Not sure if she had a choice, the way she was feeling.
She desperately needed the connection after opening up and reliving pain from so recently and so long ago. She thought he did, too. And she still cared enough about him for that to matter.
She didn’t know how many days she had left of Kadin’s presence in her life, but she would take advantage of them while and when she could.
His brown eyes turned dark with desire so fast, she could have no doubts about how much Kadin Marks wanted her.
Fantasy woman or not.
“It’s not exactly payment if it doesn’t cost me anything I don’t want to give,” he pointed out.
“Opening up about what happened costs enough for both of us.”
Rachel couldn’t and wouldn’t even try to say it hadn’t cost him, too, emotionally. It was clear that it had.
Kadin nodded, his demeanor so serious, so intent. “Maybe it does, at that.”
He stepped away from her. Removing his clothing with quick, economic movements, he didn’t take his time stripping. But her body responded as if he was putting on a show worthy of a professional.
Only no stranger dancing on a stage, no matter how perfectly honed his body or handsome his face, could turn her on the way the smallest glimpse of Kadin Marks did.
At the sight
of his naked body coming into view, Rachel felt a familiar tightening in her lower belly, while her nipples drew into tight buds inside the lacy bra he had bought her. He had muscles on top of his muscles, legs as thick as her waist.
Having that body next to her in bed made her feel safe, feminine, and hot. Really, really hot.
She’d wanted him from the moment she woke in his tent in the forest.
His sex was already well on the way to rock hard, and her vaginal walls contracted in response, sending shivers of sensation through her.
Her lungs struggled to get enough air as her entire body flushed with heat.
He looked at her, his expression turning feral as he took in her reaction to him, none of which did she make the least effort to hide.
This between them, at least, was as real as it got. No fantasy needed.
They were so hot together, they could melt the glacier cap on Mount Everest.
He made a primitive sound as he crossed the distance between them to yank her fully clothed body against his naked one. “You drive me bat-shit crazy when you look at me like that. You always have.”
“Like what?” she taunted, making free with her hands all over his exposed skin.
“Like you can’t wait for me to be inside you.”
“I can’t.”
That sound, almost a whimper, mostly a growl, came out of his throat again.
He had scars that showed he hadn’t spent his entire career at the end of a sniper’s rifle. She traced them now with her fingers.

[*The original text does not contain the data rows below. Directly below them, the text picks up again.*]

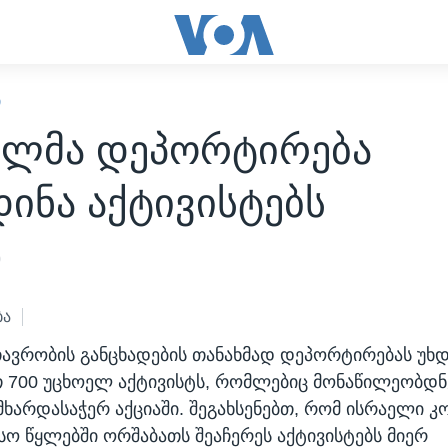
Ი
ელმა დეპორტირება
ინა აქტივისტებს
0
ბა
ავრობის განცხადების თანახმად დეპორტირებას უხდ
 700 უცხოელ აქტივისტს, რომლებიც მონაწილეობდნ
მხარდასაჭერ აქციაში. შეგახსენებთ, რომ ისრაელი კ
ო წყლებში ორშაბათს შეაჩერეს აქტივისტებს მიერ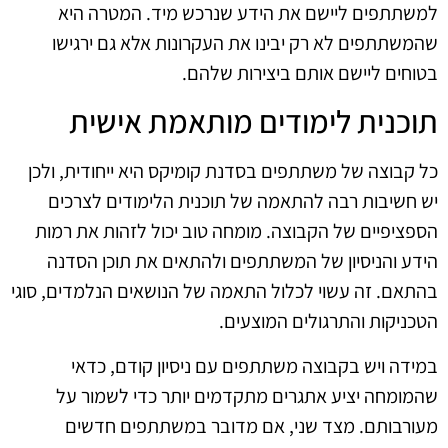
למשתתפים ליישם את הידע שנרכש מיד. המטרה היא
שהמשתתפים לא רק יבינו את העקרונות אלא גם ירגישו
בטוחים ליישם אותם ביצירות שלהם.
תוכנית לימודים מותאמת אישית
כל קבוצה של משתתפים בסדנת קומיקס היא ייחודית, ולכן
יש חשיבות רבה להתאמה של תוכנית הלימודים לצרכים
הספציפיים של הקבוצה. מומחה טוב יכול לזהות את רמות
הידע והניסיון של המשתתפים ולהתאים את תוכן הסדנה
בהתאם. זה עשוי לכלול התאמה של הנושאים הנלמדים, סוגי
הטכניקות והתרגולים המוצעים.
במידה ויש בקבוצה משתתפים עם ניסיון קודם, כדאי
שהמומחה יציע אתגרים מתקדמים יותר כדי לשמור על
מעורבותם. מצד שני, אם מדובר במשתתפים חדשים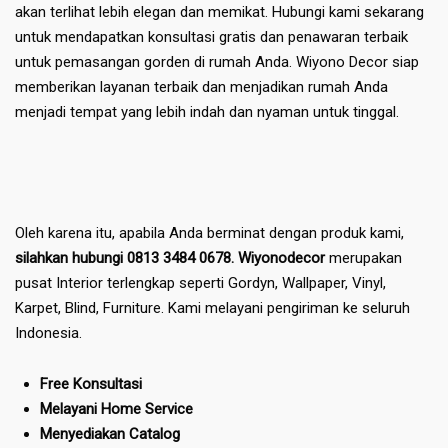
akan terlihat lebih elegan dan memikat. Hubungi kami sekarang
untuk mendapatkan konsultasi gratis dan penawaran terbaik
untuk pemasangan gorden di rumah Anda. Wiyono Decor siap
memberikan layanan terbaik dan menjadikan rumah Anda
menjadi tempat yang lebih indah dan nyaman untuk tinggal.
Oleh karena itu, apabila Anda berminat dengan produk kami,
silahkan hubungi 0813 3484 0678. Wiyonodecor
merupakan
pusat Interior terlengkap seperti Gordyn, Wallpaper, Vinyl,
Karpet, Blind, Furniture. Kami melayani pengiriman ke seluruh
Indonesia.
Free Konsultasi
Melayani Home Service
Menyediakan Catalog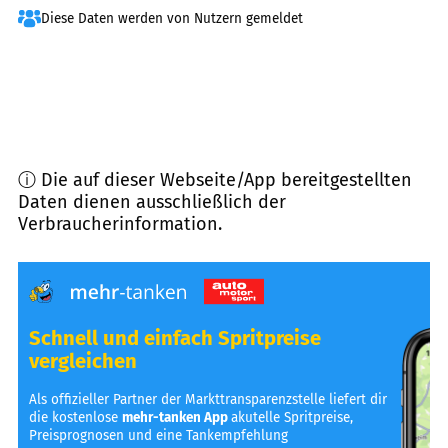
Diese Daten werden von Nutzern gemeldet
ⓘ Die auf dieser Webseite/App bereitgestellten
Daten dienen ausschließlich der
Verbraucherinformation.
Schnell und einfach Spritpreise
vergleichen
Als offizieller Partner der Markttransparenzstelle liefert dir
die kostenlose
mehr-tanken App
akutelle Spritpreise,
Preisprognosen und eine Tankempfehlung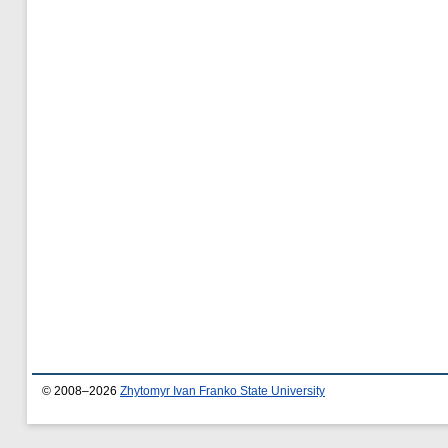
© 2008–2026
Zhytomyr Ivan Franko State University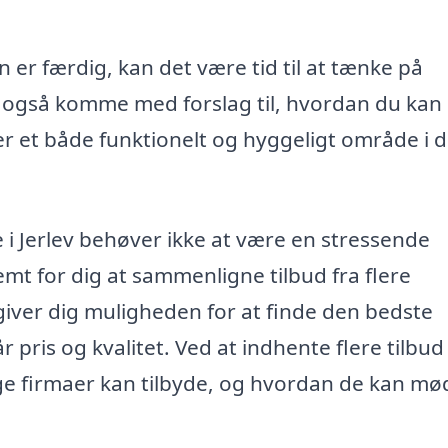
 er færdig, kan det være tid til at tænke på
an også komme med forslag til, hvordan du kan
er et både funktionelt og hyggeligt område i d
ue i Jerlev behøver ikke at være en stressende
mt for dig at sammenligne tilbud fra flere
 giver dig muligheden for at finde den bedste
r pris og kvalitet. Ved at indhente flere tilbud
llige firmaer kan tilbyde, og hvordan de kan mø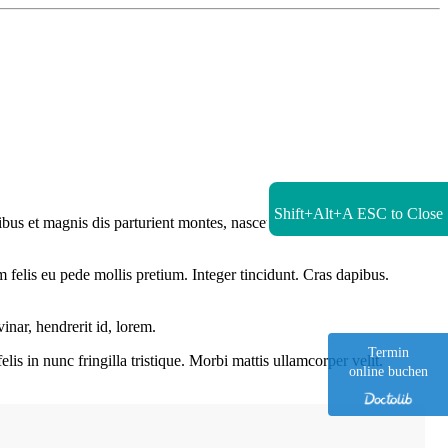
Shift+Alt+A
ESC to Close
s et magnis dis parturient montes, nascetur ridiculus mus. Donec
um felis eu pede mollis pretium. Integer tincidunt. Cras dapibus.
inar, hendrerit id, lorem.
Termin
lis in nunc fringilla tristique. Morbi mattis ullamcorper velit.
online buchen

As she touched one on his chest, he said. “Extraction in South America.”
She nodded, leaning forward to kiss the scar. Then she licked over it, tasting his salty male skin, bringing back visceral memories she had thought were buried so deep, even she couldn’t find them again.
That first weekend of leave he’d had from the Marines that he hadn’t told his family about. Only Rachel.
She hadn’t told anyone else, either, except Linny.
Rachel hadn’t had to lie to her grandmother about staying over with a friend. Because Grandmother simply hadn’t asked. Or cared.
A freshman in high school, Linny had thought it wildly romantic that Kadin wanted to spend the time alone with Rachel and encouraged Rachel to go.
Kadin had rented a hotel room downtown, spoiling Rachel with an in-room whirlpool bath (which they’d made delicious use of several times over the weekend) and a romantic steak dinner delivered by room service.